My mother, who is currently filming the movie Makunun’unu Maodzamoyo, was gutted since she had decided to take this opportunity to concentrate on the film with the understanding that there are people looking after him in rehab and that he was in safe hands.
She had to stop filming and return to town to remove him from the rehab and bring him home.
Not more than four days had passed when Baba started walking again.
We thanked and praised God for this.
So when I told another uncle of mine what had happened at the rehab and how we took father back home, he immediately said something striking and interesting that I had never thought about.
He said that these institutions are foreign to us and as such they are not as effective when we apply them.
I thought how true, immediately my mind raced back to the UK and I thought of the many people there that have taken up mental health and are working in the old peoples’ homes.
I know a few that actually want to come back home, but they find themselves in a fix, if they come back what do they do?
While we do have psychiatric hospitals, and old peoples’ homes, they are not as many as they have in the West.
Is it that we have lesser people with mental illnesses?
Or lesser old people in need of assistance?
Not at all, I believe that the reason behind it is that the family still plays a vital role in the lives of each individual within the family structure.
Family worries about one another and looks out for each other, instead of putting our elders in old peoples’ homes we fend for them and take care of them.
Immediately I started reflecting on what he was saying, and I was reminded of an earlier article I wrote in The Patriot on Chenjerai Hove, how his health was deteriorating in a hospital in Oslo, but upon the arrival of the mother of his children he got better, even the doctors decided to stop giving him the medication he was on sighting that she was all the medication he needed to make him better since his situation was already irreversible and the medication they had put him on was not making his situation any better.

[Relative pose estimation data]

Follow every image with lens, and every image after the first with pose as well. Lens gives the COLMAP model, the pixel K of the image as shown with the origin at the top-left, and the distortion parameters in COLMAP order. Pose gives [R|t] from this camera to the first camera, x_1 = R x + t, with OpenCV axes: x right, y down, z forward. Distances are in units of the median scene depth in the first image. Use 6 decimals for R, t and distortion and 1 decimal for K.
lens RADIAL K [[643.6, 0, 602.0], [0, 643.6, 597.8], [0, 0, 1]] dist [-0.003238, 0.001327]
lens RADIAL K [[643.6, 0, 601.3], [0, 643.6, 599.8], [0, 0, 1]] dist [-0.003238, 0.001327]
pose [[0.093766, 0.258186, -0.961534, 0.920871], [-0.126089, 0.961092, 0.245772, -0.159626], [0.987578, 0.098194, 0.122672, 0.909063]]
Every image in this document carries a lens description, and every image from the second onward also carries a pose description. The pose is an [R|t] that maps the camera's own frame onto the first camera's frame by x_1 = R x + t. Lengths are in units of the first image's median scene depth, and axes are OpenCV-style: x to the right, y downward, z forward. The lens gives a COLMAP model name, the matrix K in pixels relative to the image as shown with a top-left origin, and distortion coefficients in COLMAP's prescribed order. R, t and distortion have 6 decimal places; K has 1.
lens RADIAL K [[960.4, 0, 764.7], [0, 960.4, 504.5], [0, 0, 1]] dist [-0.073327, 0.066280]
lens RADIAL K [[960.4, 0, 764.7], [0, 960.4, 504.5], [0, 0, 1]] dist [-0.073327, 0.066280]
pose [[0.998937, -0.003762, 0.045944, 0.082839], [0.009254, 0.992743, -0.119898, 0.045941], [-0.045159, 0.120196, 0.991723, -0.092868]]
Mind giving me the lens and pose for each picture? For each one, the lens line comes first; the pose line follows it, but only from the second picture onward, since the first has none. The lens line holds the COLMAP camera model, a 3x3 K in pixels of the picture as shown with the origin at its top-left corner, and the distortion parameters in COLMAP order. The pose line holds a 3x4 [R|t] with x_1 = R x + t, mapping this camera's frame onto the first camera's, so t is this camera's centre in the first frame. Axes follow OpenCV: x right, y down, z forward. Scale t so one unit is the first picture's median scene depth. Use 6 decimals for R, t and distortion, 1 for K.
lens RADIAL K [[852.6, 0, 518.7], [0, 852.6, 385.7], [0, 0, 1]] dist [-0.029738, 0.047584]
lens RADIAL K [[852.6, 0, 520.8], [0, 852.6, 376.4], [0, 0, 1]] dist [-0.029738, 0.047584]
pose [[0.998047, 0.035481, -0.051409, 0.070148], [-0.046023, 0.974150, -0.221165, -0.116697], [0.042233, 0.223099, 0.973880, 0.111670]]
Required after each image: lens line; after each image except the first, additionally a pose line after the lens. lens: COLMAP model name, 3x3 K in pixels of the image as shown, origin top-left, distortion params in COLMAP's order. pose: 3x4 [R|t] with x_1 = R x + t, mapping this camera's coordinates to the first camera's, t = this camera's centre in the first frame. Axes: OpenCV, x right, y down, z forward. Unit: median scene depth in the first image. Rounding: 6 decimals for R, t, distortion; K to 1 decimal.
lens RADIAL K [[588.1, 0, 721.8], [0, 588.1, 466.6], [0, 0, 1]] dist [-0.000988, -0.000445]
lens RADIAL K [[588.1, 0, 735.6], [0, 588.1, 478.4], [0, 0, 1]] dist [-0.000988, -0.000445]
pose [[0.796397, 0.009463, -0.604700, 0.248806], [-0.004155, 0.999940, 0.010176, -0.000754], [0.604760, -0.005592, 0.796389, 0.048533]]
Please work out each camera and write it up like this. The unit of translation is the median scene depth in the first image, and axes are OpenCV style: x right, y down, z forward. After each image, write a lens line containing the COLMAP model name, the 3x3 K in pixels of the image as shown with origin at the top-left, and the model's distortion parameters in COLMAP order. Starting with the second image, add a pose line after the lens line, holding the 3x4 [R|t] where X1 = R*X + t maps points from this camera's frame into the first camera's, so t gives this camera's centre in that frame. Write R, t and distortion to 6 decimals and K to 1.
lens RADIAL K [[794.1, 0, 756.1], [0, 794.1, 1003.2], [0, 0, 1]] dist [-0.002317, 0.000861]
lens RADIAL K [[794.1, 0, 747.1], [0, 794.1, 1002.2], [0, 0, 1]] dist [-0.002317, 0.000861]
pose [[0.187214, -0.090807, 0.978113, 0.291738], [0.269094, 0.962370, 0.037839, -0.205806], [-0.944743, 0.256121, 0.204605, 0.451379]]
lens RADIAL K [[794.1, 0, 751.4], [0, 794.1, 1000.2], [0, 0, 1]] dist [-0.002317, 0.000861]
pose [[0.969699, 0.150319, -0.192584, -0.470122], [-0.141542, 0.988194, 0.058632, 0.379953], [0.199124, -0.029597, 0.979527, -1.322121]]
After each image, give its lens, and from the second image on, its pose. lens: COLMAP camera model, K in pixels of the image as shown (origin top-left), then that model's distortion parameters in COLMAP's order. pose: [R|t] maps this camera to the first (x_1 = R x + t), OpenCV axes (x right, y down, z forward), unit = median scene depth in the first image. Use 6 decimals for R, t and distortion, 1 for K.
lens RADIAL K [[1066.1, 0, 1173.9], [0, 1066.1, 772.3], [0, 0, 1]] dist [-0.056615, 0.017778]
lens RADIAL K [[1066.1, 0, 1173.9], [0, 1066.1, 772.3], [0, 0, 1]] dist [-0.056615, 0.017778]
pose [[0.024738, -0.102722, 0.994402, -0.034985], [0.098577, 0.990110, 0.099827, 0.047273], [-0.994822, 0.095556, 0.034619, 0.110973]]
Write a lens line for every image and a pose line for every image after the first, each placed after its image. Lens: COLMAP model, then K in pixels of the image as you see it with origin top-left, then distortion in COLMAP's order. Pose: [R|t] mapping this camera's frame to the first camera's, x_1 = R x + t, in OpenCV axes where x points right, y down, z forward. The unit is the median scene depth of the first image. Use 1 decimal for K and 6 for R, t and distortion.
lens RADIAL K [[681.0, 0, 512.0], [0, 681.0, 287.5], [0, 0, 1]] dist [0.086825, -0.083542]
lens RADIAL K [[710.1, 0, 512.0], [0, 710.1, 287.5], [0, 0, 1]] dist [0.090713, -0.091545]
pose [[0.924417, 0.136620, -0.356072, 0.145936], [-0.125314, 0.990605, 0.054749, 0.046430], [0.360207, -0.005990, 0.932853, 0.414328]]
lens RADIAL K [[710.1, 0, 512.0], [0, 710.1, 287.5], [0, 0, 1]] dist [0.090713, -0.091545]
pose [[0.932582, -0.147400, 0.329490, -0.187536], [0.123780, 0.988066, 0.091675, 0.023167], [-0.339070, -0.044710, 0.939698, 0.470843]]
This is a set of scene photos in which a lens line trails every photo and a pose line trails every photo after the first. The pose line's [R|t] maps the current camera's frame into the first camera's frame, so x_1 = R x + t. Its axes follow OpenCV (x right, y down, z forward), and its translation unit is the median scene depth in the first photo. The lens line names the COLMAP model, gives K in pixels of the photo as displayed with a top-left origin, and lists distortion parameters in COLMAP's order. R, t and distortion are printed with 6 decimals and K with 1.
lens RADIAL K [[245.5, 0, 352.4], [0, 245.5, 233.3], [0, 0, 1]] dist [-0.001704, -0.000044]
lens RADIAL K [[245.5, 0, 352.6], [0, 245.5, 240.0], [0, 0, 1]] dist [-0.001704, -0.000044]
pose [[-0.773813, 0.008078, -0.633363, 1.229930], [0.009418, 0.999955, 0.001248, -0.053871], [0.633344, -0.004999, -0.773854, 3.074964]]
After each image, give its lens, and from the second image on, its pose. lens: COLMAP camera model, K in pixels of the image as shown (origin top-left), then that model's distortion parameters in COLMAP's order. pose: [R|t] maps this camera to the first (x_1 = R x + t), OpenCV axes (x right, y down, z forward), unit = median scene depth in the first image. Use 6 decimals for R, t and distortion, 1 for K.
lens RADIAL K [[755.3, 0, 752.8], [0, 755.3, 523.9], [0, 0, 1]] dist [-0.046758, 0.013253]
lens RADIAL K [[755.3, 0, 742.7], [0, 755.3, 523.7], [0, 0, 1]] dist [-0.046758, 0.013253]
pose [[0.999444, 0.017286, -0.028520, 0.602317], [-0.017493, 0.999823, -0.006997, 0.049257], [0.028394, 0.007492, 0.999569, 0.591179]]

> [To do]
(a) Reproduce the part of the family care text starting with "So when I told" and going on through "in the West.".
(b) Translate this sentence from the family care text into Spanish: "He said that these institutions are foreign to us and as such they are not as effective when we apply them."
(c) List every sentence in the family care text that ends with a question mark.
You can set the lines aside, since none of them are needed here.

> [Task results]
(a)
So when I told another uncle of mine what had happened at the rehab and how we took father back home, he immediately said something striking and interesting that I had never thought about.
He said that these institutions are foreign to us and as such they are not as effective when we apply them.
I thought how true, immediately my mind raced back to the UK and I thought of the many people there that have taken up mental health and are working in the old peoples’ homes.
I know a few that actually want to come back home, but they find themselves in a fix, if they come back what do they do?
While we do have psychiatric hospitals, and old peoples’ homes, they are not as many as they have in the West.

(b) Dijo que estas instituciones nos son ajenas y que, por eso, no son tan eficaces cuando las aplicamos.

(c)
- I know a few that actually want to come back home, but they find themselves in a fix, if they come back what do they do?
- Is it that we have lesser people with mental illnesses?
- Or lesser old people in need of assistance?